Israël multiplie les frappes au Liban contre le Hezbollah, Tyr visée, prêtre tué
Israël intensifie ses frappes au Liban et frappe Tyr alors que les combats avec le Hezbollah s’étendent
Israël a lancé de nouvelles frappes au Liban, touchant Tyr et plusieurs localités du sud et de la Bekaa, tandis que les affrontements avec le Hezbollah font des centaines de victimes.
Les forces israéliennes ont multiplié les attaques aériennes et les opérations au sol dans le sud et l’est du Liban, visant des positions et des infrastructures liées au Hezbollah. Deux frappes aériennes ont atteint la ville de Tyr (Sour) mardi, peu après qu’une vaste alerte adressée aux habitants de Tyr et de Saïda ait demandé une évacuation immédiate et de se tenir à au moins 300 mètres des zones visées. Les combats s’inscrivent dans une nette montée des tensions après une série de frappes américano-israéliennes la semaine précédente, qui ont intensifié la confrontation régionale.
Frappes aériennes sur Tyr et avertissements d’évacuation
Les bombardements sur Tyr ont touché des quartiers urbains et suscité des ordres d’évacuation pour limiter les pertes civiles. Les autorités militaires israéliennes avaient prévenu d’opérations ciblées à Tyr et Saïda, appelant la population à se déplacer hors des axes proches des objectifs militaires présumés. Les raids ont perturbé la vie civile, provoquant déplacements et ruptures d’accès aux services essentiels pour de nombreux habitants.
Attaques simultanées dans le sud et la vallée de la Bekaa
Au cours de la nuit et des dernières 48 heures, des raids et tirs d’artillerie ont aussi touché plusieurs localités du sud et de la vallée de la Bekaa, notamment Majdal, Chaqra, Srifa, Ansariya, Bint Jbeil, Ainatha et Kafr Sasir. Des frappes répétées ont endommagé des habitations et des infrastructures rurales. Des bilans locaux font état d’au moins quatre morts dans la périphérie de Bint Jbeil et de nombreux blessés dispersés dans les zones touchées.
Assassinat d’un prêtre maronite à Qlayaa et contexte local
Un prêtre maronite, Pierre al-Rahi, a été tué par des tirs de char au village de Qlayaa, dans le sud du Liban, alors que des civils se portaient au secours de blessés après un premier impact. L’attaque sur la maison d’un couple, suivie d’un second tir, a entraîné des victimes supplémentaires. La veille, le prêtre avait déclaré publiquement sa volonté de rester pour protéger son village par des moyens pacifiques, soulignant l’ampleur du traumatisme local provoqué par la montée des violences.

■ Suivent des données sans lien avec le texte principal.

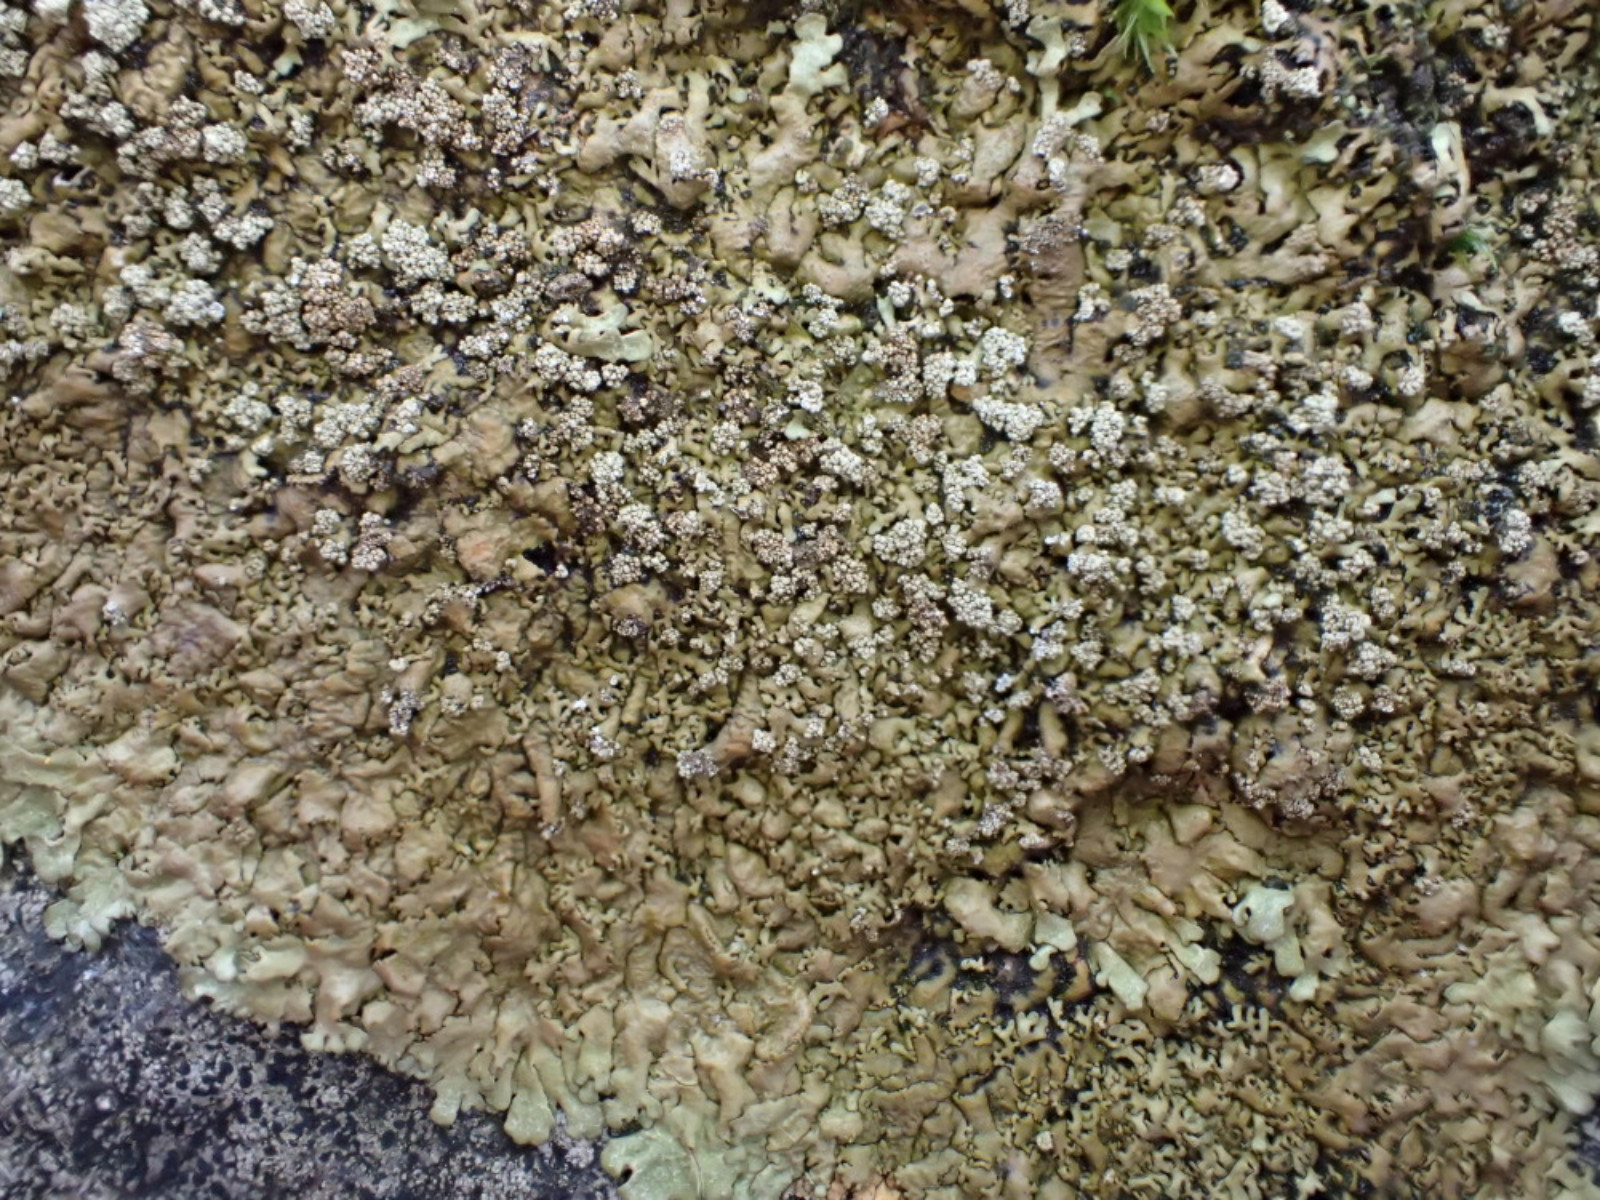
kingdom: Fungi
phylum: Ascomycota
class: Lecanoromycetes
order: Lecanorales
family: Parmeliaceae
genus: Xanthoparmelia
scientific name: Xanthoparmelia loxodes
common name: knudret skållav
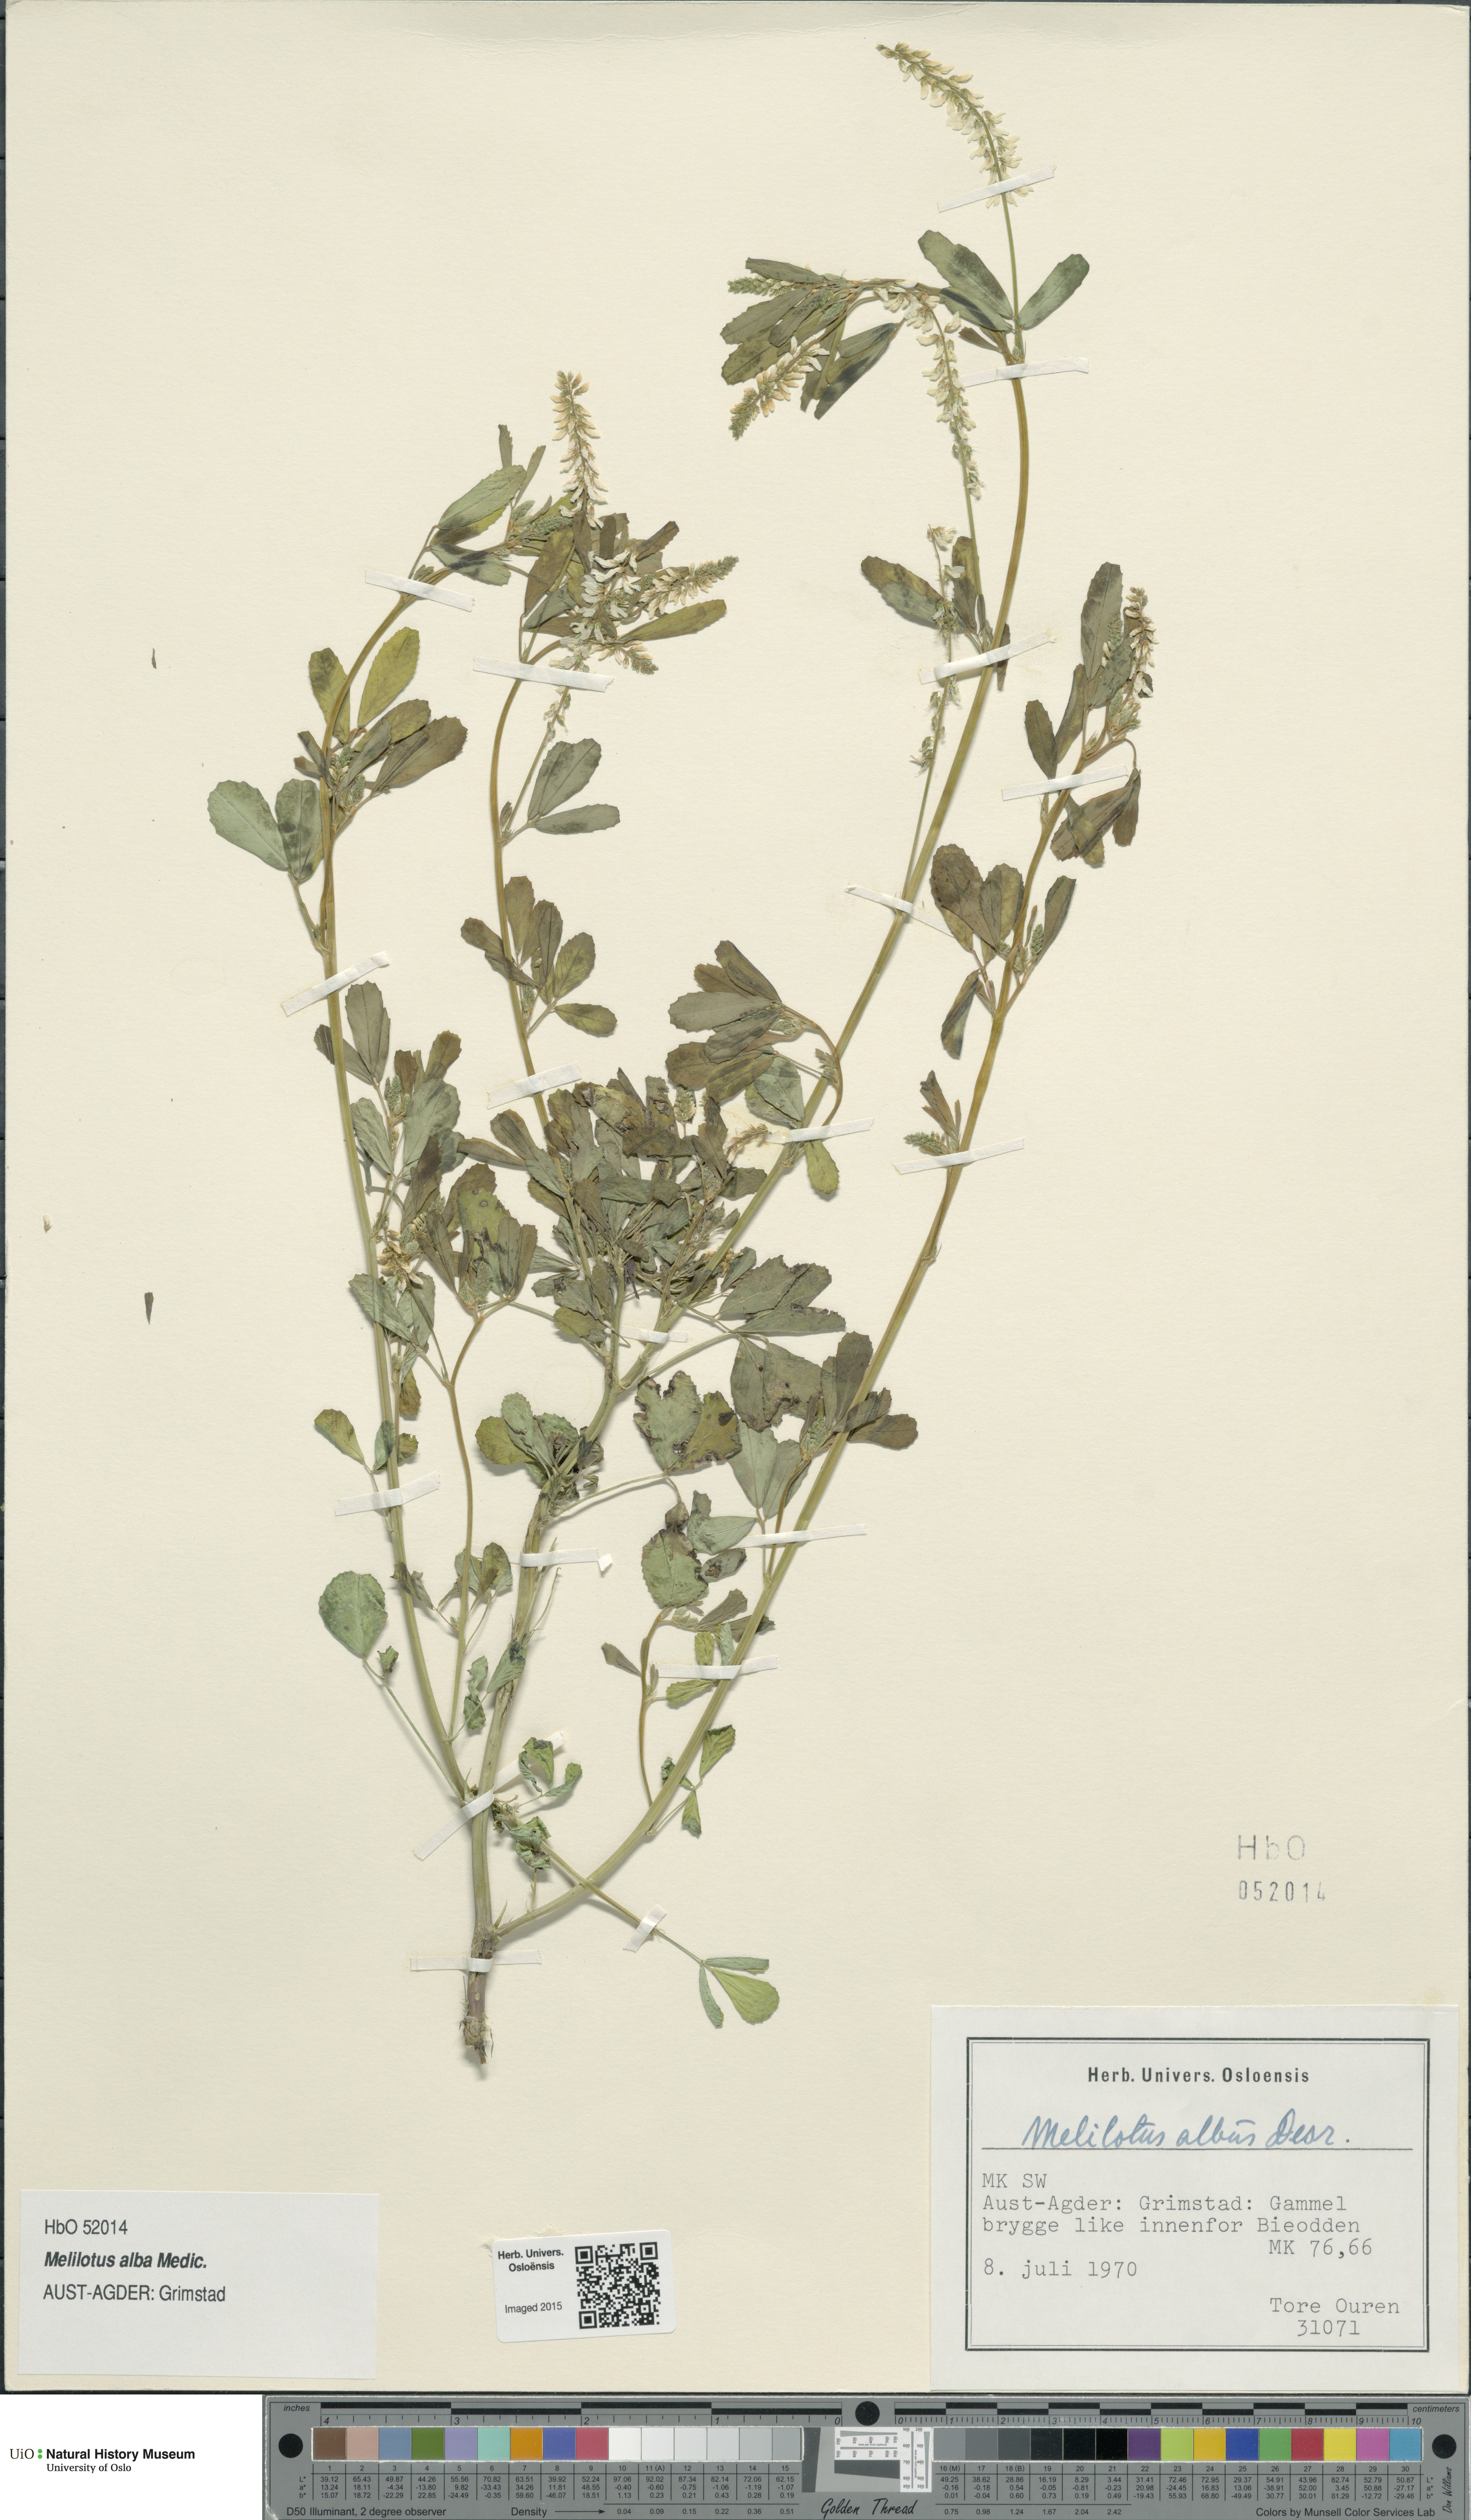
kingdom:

Contre-attaques du Hezbollah et impacts en Israël
Le Hezbollah a intensifié ses opérations transfrontalières en réponse aux raids, lançant missiles et roquettes vers le nord et le centre d’Israël. Une attaque par missile contre le centre d’Israël a fait au moins seize blessés selon les secours nationaux israéliens. Le groupe a également revendiqué des frappes contre une installation liée aux drones et des tirs visant des casernes proches de la frontière. Des embuscades et affrontements au sol ont été signalés dans le sud-Liban, avec des rapports faisant état de chars israéliens endommagés dans plusieurs engagements.
Stratégie israélienne et tentative d’élargir une zone tampon
Les opérations israéliennes s’inscrivent dans une logique de pression pour élargir et consolider une zone tampon le long de la frontière sud du Liban, avec un renforcement de la présence militaire à l’intérieur du territoire libanais. Le Hezbollah affirme avoir freiné plusieurs avancées israéliennes sur différents axes, mais la lutte pour le contrôle d’espaces clés du sud-Liban demeure intense et coûteuse pour les civils et les combattants.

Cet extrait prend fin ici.